→ **Your objective**: Drop the images. Copy every line below character for character.

→ **Input data**:
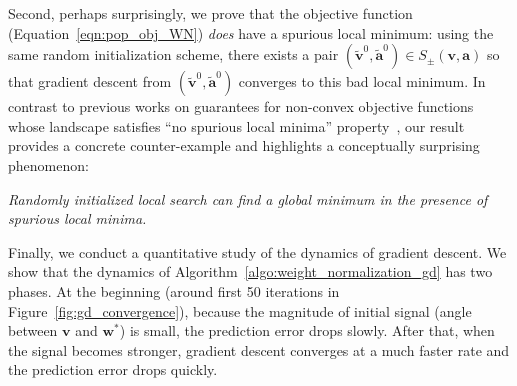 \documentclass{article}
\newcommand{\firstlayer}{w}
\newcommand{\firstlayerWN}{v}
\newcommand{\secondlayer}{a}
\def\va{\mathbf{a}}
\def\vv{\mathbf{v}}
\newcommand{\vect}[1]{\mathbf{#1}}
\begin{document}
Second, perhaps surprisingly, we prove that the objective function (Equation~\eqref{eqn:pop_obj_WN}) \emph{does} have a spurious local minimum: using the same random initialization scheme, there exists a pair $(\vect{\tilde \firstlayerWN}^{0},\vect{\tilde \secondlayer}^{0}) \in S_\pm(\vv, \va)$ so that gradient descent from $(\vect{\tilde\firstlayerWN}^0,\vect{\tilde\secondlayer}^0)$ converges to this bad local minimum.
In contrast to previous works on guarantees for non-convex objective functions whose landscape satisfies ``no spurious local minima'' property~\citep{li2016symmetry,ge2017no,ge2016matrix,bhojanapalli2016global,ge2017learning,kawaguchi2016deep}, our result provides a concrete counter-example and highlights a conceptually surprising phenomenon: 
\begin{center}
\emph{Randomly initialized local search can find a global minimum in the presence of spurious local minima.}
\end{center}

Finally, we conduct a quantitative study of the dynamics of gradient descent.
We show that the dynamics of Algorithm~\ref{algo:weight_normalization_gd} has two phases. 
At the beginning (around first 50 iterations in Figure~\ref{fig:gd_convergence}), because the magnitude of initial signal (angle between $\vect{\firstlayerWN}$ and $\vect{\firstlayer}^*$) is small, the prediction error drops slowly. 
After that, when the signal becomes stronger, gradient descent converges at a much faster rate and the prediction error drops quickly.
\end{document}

→ **Solution**:
 \documentclass{article}
\newcommand{\firstlayer}{w}
\newcommand{\firstlayerWN}{v}
\newcommand{\secondlayer}{a}
\def\va{\mathbf{a}}
\def\vv{\mathbf{v}}
\newcommand{\vect}[1]{\mathbf{#1}}
\begin{document}
Second, perhaps surprisingly, we prove that the objective function (Equation~\eqref{eqn:pop_obj_WN}) \emph{does} have a spurious local minimum: using the same random initialization scheme, there exists a pair $(\vect{\tilde \firstlayerWN}^{0},\vect{\tilde \secondlayer}^{0}) \in S_\pm(\vv, \va)$ so that gradient descent from $(\vect{\tilde\firstlayerWN}^0,\vect{\tilde\secondlayer}^0)$ converges to this bad local minimum.
In contrast to previous works on guarantees for non-convex objective functions whose landscape satisfies ``no spurious local minima'' property~\citep{li2016symmetry,ge2017no,ge2016matrix,bhojanapalli2016global,ge2017learning,kawaguchi2016deep}, our result provides a concrete counter-example and highlights a conceptually surprising phenomenon: 
\begin{center}
\emph{Randomly initialized local search can find a global minimum in the presence of spurious local minima.}
\end{center}

Finally, we conduct a quantitative study of the dynamics of gradient descent.
We show that the dynamics of Algorithm~\ref{algo:weight_normalization_gd} has two phases. 
At the beginning (around first 50 iterations in Figure~\ref{fig:gd_convergence}), because the magnitude of initial signal (angle between $\vect{\firstlayerWN}$ and $\vect{\firstlayer}^*$) is small, the prediction error drops slowly. 
After that, when the signal becomes stronger, gradient descent converges at a much faster rate and the prediction error drops quickly.
\end{document}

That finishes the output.